Adamant: Hardest metal
Sunday, January 19, 2003

Chavez says government may quit talks

www.cnn.com Saturday, January 18, 2003 Posted: 10:41 AM EST (1541 GMT)

Chavez delivers annual state of the nation address to Venezuela's congress on Friday.

CARACAS, Venezuela (Reuters) -- Venezuelan President Hugo Chavez said on Saturday his government was considering withdrawing from negotiations with opposition leaders about solving his country's political crisis.

His comments, made by telephone to a late night state television news program in Caracas, raised doubts about the future of peace talks with opposition leaders currently being brokered by Organization of American States Secretary General Cesar Gaviria.

The negotiations are trying to end the conflict behind a 48-day-old opposition strike that has slashed oil output and shipments by the world's No. 5 petroleum exporter.

The strike, called by the opposition to press left-winger Chavez to resign and hold early elections, has caused serious shortages of gasoline, cooking gas and some food items and pushed Venezuela's oil-reliant economy deeper into recession.

Noting that opposition strike leaders condemned him as a "tyrant," Chavez blasted them as "terrorists and fascists," and said there was "no possibility of conversation with them."

He added: "We in the government ... are considering withdrawing our team from the negotiating table because those people (the opposition) are showing no sign that they really want to choose the democratic path."

Chavez, who was elected in 1998 and survived a short-lived coup in April, said his government would consult with Gaviria and decide over the weekend whether or not to stay in the OAS-brokered talks, which have been going on for two months.

While ruling out talks with what he called "terrorist and fascist" strike leaders, he said his government would be willing to talk to more moderate "democratic" opposition representatives who were "not coup mongerers."

The Venezuelan leader spoke shortly before flying to Brazil for talks with President Luiz Inacio Lula da Silva on international efforts to back the OAS peace negotiations.

Latin American leaders this week created a six-nation "group of friends" to support OAS chief Gaviria's efforts to broker a peace deal on the key issue of the possible timing of elections in Venezuela to solve the political crisis.

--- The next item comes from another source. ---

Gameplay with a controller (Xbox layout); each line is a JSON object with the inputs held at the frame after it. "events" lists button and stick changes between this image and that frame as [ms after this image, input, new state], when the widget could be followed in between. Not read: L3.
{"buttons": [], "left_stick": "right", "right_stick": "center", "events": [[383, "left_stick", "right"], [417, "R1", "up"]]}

The group comprised the United States, Brazil, Chile, Mexico, Spain and Portugal. But Chavez, who held talks this week with U.N. Secretary General Kofi Annan in New York, said he wanted the "friends" group to be expanded to include other nations like China, Russia and France.

Troops raid Coca-Cola plant

Venezuelan National Guard Gen. Felipe Acosta, center, inspects the storage area of a Coca-Cola - Panamco bottling plant Friday.

Chavez has vowed to break the opposition strike, now in its seventh week, sending troops to take over strike-hit oil fields, refineries and export terminals. But the government has had only partial success so far in restoring oil operations.

Following Chavez's orders, troops Friday seized drink products from a bottling affiliate of Coca-Cola Co. (KO.N) and from a major local brewer in Carabobo state, west of Caracas.

The confiscation, carried out by a fiercely pro-Chavez National Guard general who said he was acting against alleged hoarders, was furiously condemned as an illegal attack against private property by opposition leaders.

Chavez was unrepentant about the military raids on the drinks plants, saying they would be repeated if necessary to ensure food supplies were not disrupted by the strike.

"We can't be sitting wasting our time at a table while they (the opposition) try to generate chaos in the country," he said in his comments early Saturday.

Three opposition leaders traveled this week to the United States where they met U.S. government officials and accused Chavez of ruining Venezuela's economy with his populist reforms. Chavez says his self-styled "revolution" aims to help the country's poor majority.

Rejecting opposition calls for early elections, Chavez has told them they must wait until after August 19, when the constitution allows for a binding referendum on his rule. His current term is scheduled to end in early 2007.